Removing one gene caused normal muscle muscle fibers (left) to grow to three times their normal size (right). Researchers at Washington University School of Medicine in St. Louis have found that targeting a protein related to that gene with lithium can reduce muscle wasting in a rare form of muscular dystrophy. (Image: Andrew Findlay)

Standing up from a chair, climbing stairs, brushing one’s hair – all can be a struggle for people with a rare form of muscular dystrophy that causes progressive weakness in the shoulders and hips. Over time, many such people lose the ability to walk or to lift their arms above their heads.

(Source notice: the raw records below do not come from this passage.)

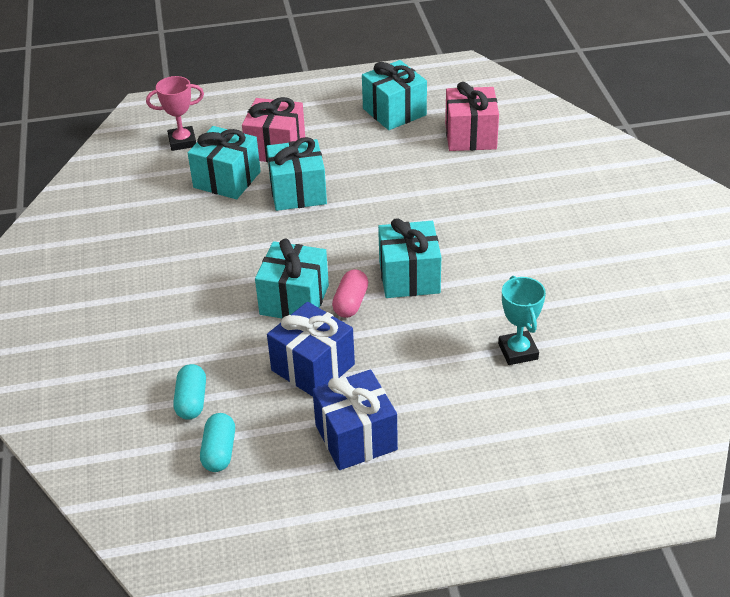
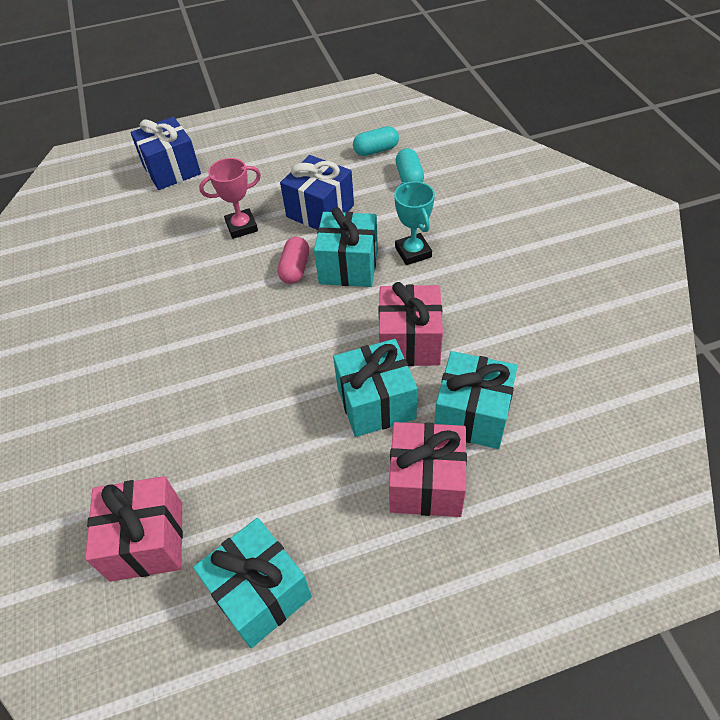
camera: 175 degrees right, 10 degrees up
pink trophy [146,76,204,151] -> pink trophy moved to [199,158,261,239]
turquoise capsule [200,413,235,472] -> turquoise capsule turned 75 degrees clockwise [353,126,399,156]
blue gift [312,369,398,470] -> blue gift moved to [130,117,201,190]
turquoise gift [378,218,441,298] -> none
turquoise trophy [498,276,546,365] -> turquoise trophy moved to [394,181,435,265]
none -> pink gift [379,282,443,366]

This form of the disease – called limb girdle muscular dystrophy – affects a few thousand people nationwide. Like other rare illnesses, it tends not to attract much attention from researchers and funding agencies, so progress toward developing therapies has been slow. But a team at Washington University School of Medicine in St. Louis that identified a subtype of the disease in 2012 has shown that lithium improves muscle size and strength in mice with this form of muscular dystrophy. The findings, published April 18 in Neurology Genetics, could lead to a drug for the disabling condition.

Weihl

“There are no medications available for people with limb girdle muscular dystrophy, so we are very excited to have a good therapeutic target and a potential therapy,” said senior author C. Chris Weihl, MD, PhD, a professor of neurology who treats people with muscular dystrophy at the university’s Neuromuscular Disease Center. “This has been an amazing project. It all began when we diagnosed a patient with muscular dystrophy of unknown cause. Genetic sequencing then helped us identify a new subtype, and we’ve been able to take that all the way through to a possible therapy.”

Limb girdle muscular dystrophy can be caused by variations in any one of more than a dozen different genes. Several years ago, Weihl and colleagues – including neurologists Robert Baloh, MD, PhD, and Matthew Harms, MD – identified two families in which several members had symptoms of the condition but none of the known genetic variants. By analyzing the DNA of affected and unaffected members of both families, the researchers found that a variation in the gene DNAJB6was responsible for their muscle weakness.